> **GIVEN PASSAGE**:
----------

If your emotions do ‘fit the facts,’ it is then time to decide whether acting on those emotions is likely to be an effective course of action.  The wise decision is most likely ‘no.’ In that case, you can use the strategy above to change your thoughts about the situation – deliberately adopt a new set of assumptions and interpretations (for example, ascribing only positive intent to all parties involved).  Changing your thoughts to fit the facts may, in turn, help moderate your emotions.

----------

(Saved data entries)

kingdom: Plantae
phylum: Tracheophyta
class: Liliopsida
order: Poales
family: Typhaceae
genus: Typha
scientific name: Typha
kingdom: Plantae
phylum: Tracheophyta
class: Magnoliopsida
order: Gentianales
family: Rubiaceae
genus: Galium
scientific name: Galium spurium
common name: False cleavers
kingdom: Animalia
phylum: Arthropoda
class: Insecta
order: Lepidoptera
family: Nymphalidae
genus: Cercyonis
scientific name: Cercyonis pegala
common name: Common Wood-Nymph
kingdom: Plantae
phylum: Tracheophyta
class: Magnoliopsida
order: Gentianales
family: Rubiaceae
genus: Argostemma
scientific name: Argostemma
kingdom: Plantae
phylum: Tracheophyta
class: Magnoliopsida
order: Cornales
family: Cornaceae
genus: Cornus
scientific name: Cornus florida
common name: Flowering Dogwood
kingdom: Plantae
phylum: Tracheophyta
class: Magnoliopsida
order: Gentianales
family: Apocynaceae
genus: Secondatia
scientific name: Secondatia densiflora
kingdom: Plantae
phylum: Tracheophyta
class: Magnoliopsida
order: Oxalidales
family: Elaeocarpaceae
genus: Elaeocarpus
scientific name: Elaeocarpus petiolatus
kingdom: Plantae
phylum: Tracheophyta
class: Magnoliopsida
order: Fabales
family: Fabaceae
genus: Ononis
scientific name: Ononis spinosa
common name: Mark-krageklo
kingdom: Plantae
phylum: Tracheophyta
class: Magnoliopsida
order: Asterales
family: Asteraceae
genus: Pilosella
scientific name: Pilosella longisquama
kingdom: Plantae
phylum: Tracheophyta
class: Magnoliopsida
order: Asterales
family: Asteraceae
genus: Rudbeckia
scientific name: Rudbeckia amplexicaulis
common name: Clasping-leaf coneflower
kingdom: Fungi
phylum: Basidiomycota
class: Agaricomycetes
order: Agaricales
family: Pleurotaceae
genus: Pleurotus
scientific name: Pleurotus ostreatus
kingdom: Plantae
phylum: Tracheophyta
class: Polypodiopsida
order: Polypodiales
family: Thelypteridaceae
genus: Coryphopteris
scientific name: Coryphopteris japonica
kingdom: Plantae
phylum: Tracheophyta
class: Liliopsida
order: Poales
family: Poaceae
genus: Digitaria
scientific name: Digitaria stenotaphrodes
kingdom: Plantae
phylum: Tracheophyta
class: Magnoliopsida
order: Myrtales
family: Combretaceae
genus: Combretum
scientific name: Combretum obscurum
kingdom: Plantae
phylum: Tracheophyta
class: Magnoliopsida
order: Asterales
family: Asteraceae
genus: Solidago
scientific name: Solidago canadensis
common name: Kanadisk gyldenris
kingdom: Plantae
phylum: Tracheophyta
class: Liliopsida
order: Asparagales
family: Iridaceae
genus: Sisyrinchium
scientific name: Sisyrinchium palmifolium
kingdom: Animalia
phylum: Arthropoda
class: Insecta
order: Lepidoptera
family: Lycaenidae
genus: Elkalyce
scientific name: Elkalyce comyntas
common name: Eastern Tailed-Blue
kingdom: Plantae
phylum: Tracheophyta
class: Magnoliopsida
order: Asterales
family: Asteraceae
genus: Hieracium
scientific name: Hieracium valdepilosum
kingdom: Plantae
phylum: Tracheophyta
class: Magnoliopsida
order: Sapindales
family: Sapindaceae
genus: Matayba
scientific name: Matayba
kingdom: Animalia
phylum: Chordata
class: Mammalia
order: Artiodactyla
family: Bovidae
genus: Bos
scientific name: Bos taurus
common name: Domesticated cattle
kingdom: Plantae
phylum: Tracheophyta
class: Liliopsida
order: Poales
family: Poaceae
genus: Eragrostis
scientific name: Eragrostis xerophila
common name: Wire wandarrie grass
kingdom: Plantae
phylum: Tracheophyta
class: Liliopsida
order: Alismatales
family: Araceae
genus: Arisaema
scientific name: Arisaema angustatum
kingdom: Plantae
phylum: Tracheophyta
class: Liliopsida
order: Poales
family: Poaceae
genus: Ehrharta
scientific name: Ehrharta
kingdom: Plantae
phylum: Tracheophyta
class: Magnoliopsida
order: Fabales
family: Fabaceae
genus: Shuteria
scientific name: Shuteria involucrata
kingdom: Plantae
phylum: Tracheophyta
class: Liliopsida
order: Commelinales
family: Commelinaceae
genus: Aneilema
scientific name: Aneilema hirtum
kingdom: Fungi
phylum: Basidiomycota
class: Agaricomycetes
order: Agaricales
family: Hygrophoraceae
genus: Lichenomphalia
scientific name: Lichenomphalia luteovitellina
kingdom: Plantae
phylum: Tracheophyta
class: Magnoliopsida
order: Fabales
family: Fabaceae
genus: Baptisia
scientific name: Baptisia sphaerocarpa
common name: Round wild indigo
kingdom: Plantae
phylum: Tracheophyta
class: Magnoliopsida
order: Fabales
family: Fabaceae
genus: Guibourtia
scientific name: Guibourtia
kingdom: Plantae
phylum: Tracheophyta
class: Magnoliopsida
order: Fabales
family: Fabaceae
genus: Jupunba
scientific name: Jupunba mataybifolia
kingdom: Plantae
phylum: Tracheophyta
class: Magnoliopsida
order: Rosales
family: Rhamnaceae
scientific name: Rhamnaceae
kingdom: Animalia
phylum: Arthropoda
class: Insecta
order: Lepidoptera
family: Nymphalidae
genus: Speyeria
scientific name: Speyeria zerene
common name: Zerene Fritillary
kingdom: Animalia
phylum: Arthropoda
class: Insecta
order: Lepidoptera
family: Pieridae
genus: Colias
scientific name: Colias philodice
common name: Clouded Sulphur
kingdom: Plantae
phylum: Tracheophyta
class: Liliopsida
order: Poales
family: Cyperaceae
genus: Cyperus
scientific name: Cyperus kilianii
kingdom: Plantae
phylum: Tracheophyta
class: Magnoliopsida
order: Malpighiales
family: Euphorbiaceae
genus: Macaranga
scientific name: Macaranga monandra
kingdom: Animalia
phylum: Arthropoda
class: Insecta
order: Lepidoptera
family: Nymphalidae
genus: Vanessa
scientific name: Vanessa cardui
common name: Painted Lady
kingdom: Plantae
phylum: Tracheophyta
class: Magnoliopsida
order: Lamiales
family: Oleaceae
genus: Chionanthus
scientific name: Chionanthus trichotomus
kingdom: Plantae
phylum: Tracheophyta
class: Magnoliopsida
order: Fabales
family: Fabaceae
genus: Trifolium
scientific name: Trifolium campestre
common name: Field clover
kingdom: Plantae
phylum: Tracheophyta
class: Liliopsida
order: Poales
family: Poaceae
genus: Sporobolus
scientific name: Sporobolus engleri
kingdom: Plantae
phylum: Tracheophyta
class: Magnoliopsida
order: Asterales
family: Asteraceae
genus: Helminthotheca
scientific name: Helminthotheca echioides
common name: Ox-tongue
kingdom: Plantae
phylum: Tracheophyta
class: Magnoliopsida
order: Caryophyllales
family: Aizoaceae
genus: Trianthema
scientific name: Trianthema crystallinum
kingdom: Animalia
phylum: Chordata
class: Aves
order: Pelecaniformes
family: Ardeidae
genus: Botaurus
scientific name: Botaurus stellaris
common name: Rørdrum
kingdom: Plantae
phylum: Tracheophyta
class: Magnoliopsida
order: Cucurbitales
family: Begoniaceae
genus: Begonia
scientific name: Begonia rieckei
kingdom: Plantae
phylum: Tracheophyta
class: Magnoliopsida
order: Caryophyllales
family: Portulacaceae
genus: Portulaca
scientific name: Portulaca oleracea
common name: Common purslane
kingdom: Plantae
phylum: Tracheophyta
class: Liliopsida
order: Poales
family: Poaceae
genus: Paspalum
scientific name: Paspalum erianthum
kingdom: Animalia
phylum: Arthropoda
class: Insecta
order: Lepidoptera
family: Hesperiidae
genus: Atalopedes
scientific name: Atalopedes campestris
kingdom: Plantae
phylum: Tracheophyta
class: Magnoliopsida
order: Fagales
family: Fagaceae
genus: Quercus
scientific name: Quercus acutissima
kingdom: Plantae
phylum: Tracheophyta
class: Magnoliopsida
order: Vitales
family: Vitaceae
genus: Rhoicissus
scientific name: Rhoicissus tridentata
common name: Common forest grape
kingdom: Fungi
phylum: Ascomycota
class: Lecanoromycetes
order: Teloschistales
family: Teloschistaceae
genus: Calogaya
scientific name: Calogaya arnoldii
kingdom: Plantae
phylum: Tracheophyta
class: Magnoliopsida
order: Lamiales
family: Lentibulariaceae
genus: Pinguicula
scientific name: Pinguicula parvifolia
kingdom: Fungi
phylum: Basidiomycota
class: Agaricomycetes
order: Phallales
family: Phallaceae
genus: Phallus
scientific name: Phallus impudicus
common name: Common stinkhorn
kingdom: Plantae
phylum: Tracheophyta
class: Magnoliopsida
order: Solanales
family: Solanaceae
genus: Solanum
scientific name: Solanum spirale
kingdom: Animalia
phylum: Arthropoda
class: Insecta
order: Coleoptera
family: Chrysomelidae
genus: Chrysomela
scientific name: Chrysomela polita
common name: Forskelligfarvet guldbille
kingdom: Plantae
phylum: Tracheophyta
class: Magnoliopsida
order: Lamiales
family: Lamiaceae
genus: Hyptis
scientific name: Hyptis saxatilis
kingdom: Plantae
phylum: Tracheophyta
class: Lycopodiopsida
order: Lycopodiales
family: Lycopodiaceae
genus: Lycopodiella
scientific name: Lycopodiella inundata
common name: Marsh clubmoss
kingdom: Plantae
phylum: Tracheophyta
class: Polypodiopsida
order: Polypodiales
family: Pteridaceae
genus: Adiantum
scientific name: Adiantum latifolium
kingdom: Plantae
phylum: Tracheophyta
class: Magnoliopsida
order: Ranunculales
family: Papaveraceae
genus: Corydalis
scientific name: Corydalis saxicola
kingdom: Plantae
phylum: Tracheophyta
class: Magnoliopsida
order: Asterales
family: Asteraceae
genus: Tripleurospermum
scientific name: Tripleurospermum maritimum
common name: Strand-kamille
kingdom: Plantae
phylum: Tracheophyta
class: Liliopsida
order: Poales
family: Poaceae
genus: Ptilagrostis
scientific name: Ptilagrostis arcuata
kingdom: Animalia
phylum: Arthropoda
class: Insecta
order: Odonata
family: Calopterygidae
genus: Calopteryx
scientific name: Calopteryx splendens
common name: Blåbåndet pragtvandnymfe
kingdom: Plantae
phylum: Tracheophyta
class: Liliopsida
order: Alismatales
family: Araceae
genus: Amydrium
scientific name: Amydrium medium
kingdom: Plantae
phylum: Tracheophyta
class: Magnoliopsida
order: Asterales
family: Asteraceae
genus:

----------

> **TASKS AND EXERCISES**:
[1] Answer these from the passage on emotions:
(a) What does it say the wise decision most likely is?
(b) What example does it give of a new set of assumptions and interpretations?
(c) What may changing your thoughts to fit the facts help do?
[2] Please copy the passage on emotions from "If your emotions" to "moderate your emotions.".

> **RESPONSES BY TASK**:
[1]
(a) "No."
(b) Ascribing only positive intent to all parties involved.
(c) Moderate your emotions.

[2]
If your emotions do ‘fit the facts,’ it is then time to decide whether acting on those emotions is likely to be an effective course of action.  The wise decision is most likely ‘no.’ In that case, you can use the strategy above to change your thoughts about the situation – deliberately adopt a new set of assumptions and interpretations (for example, ascribing only positive intent to all parties involved).  Changing your thoughts to fit the facts may, in turn, help moderate your emotions.